Another kind of energy that we seek is light. Primitive man was forced to content himself with the sun by day and the moon and stars by night. When he first struck fire, artificial light came as well as warmth, and from that day to this we have witnessed a long succession of improvements in the production of artificial light. But in none of these has man rid himself of the association of heat with light. Every device for illumination that has been put forward yields more heat than light. Our ordinary gas flame yields between one and two per cent, of light and the remaining ninety-eight or -nine per cent, is lost in heat. No wonder that the modern gas corporation is advertising itself as a convenient source of heat and power. Many of us who serve it as consumers have come to regard this by-product as the most important part of its output. We can at least feel what we are paying for, if we can not see it. But the electric lights far outrun the gas lights in efficiency. An ordinary carbon incandescent lamp yields about six per cent, of light to ninety-four per cent, of heat, the arc lamp about ten per cent, of light, while the mercury arc has climbed to the enormous efficiency of almost half light to half heat. This indeed is prodigious compared with the means of illumination of a few years ago.

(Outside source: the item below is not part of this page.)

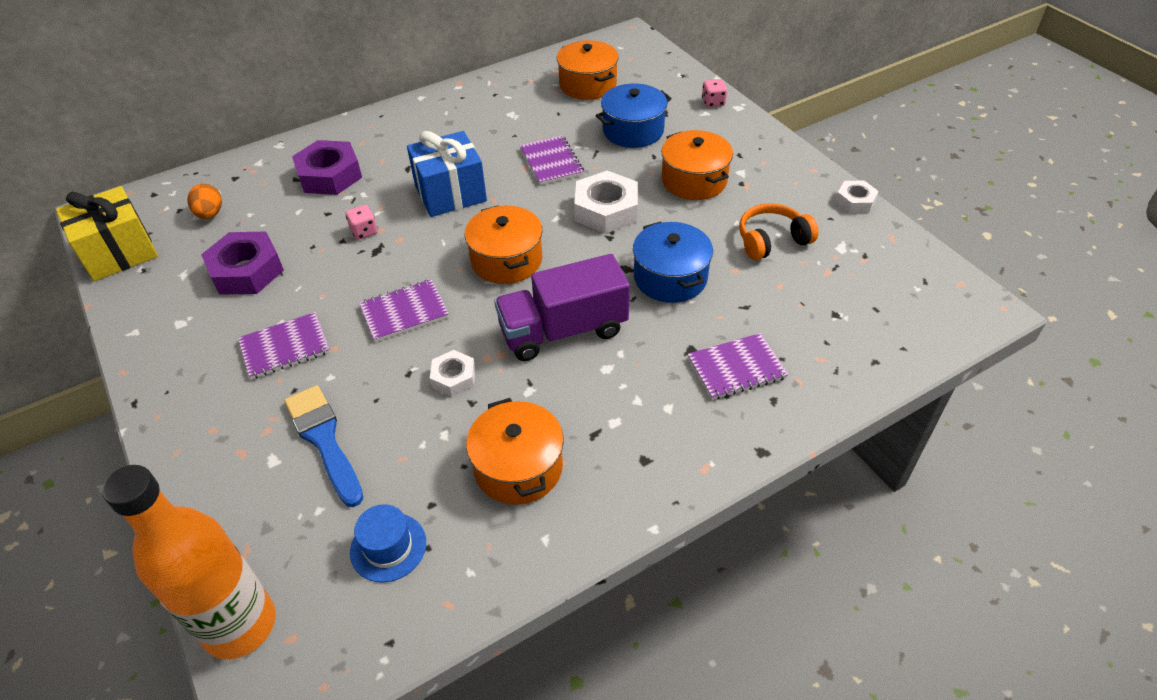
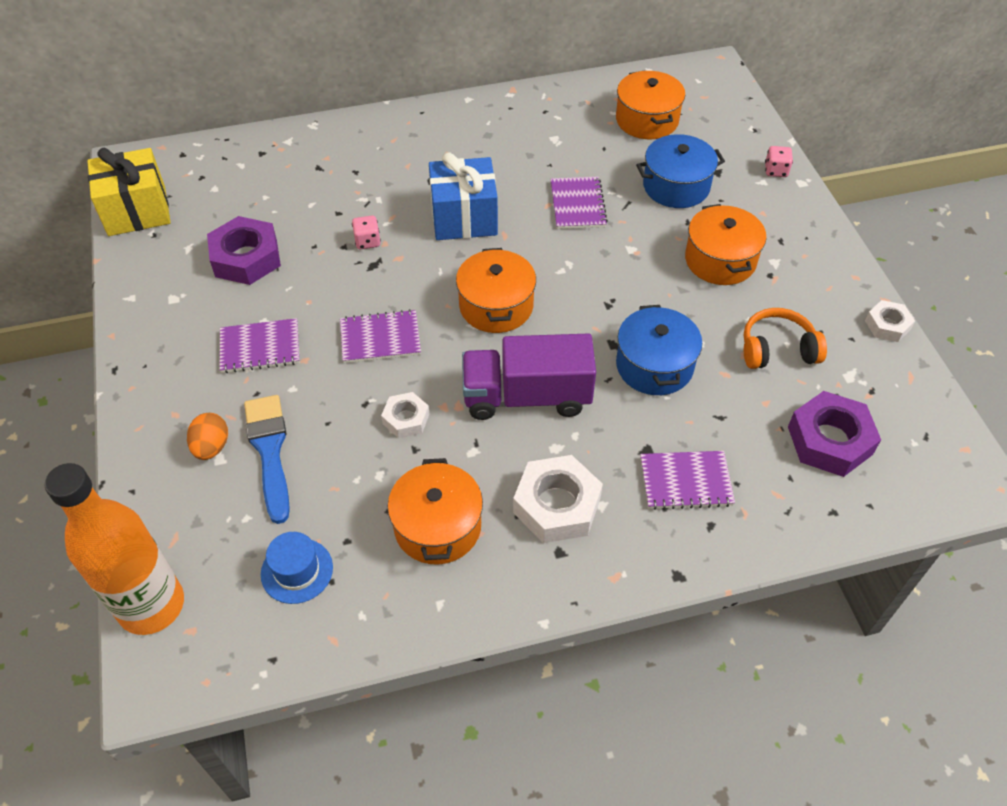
camera: 15 degrees right, 5 degrees up
(210, 214) = (229, 188): orange egg -> orange egg (211, 447)
(329, 175) = (352, 170): purple nut -> purple nut (829, 440)
(606, 210) = (615, 273): white nut -> white nut (557, 505)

But what have the organisms to teach us in this respect? Many animals and plants are luminous. The simple one-celled animals, jelly fishes, worms, clams, insects and common fishes all have luminous representatives. But who ever heard of the sea being appreciably warmed by its phosphorescence or of a child who burned his finger with a firefly? Animal light is produced without heat, it is immensely the most economical form of light. Repeated and recent study of the firefly light has shown that all of its energy lies within the visible spectrum, that it contains not a measurable vestige of heat. Its efficiency is complete and could we discover, as we shall some day, the secret of the firefly light, the only occupation that would be left for our municipal illuminating plants would be that of heat generators.

By this time you must surely have caught the drift of my idea. For ages past animals and plants have been slowly evolving processes on some of which we have come to be absolutely dependent. Biology has now advanced to that stage where the study of these processes is beginning to be seriously undertaken. In my opinion the operations of plants and animals will serve as models on which to build up industry on a scale that human endeavor has never dreamed of before. Our modern industrial world supplies man's wants by means of what I may call inorganic devices. The future industrial world will draw more and more from organic models. In my opinion we are on the verge of an enormous expansion in applied biology. A century from to-day and our work will look as small and insignificant in comparison with the biology of that period as Franklin's electrical experiments do when brought face to face with the enormous electrical expansion of modern times. He saw in nature a few manifestations of a gigantic power which the modern man of science has brought under control. It is vouchsafed us in this early day to see dimly and indistinctly the powerful forces of organic nature and to receive the conviction that in the not distant future, these too are to be bridled and led by man. Such to my mind is the forecast of biology.

  1. An address delivered at the annual banquet of the Brown University chapter of Sigma Xi, May 28, 1913.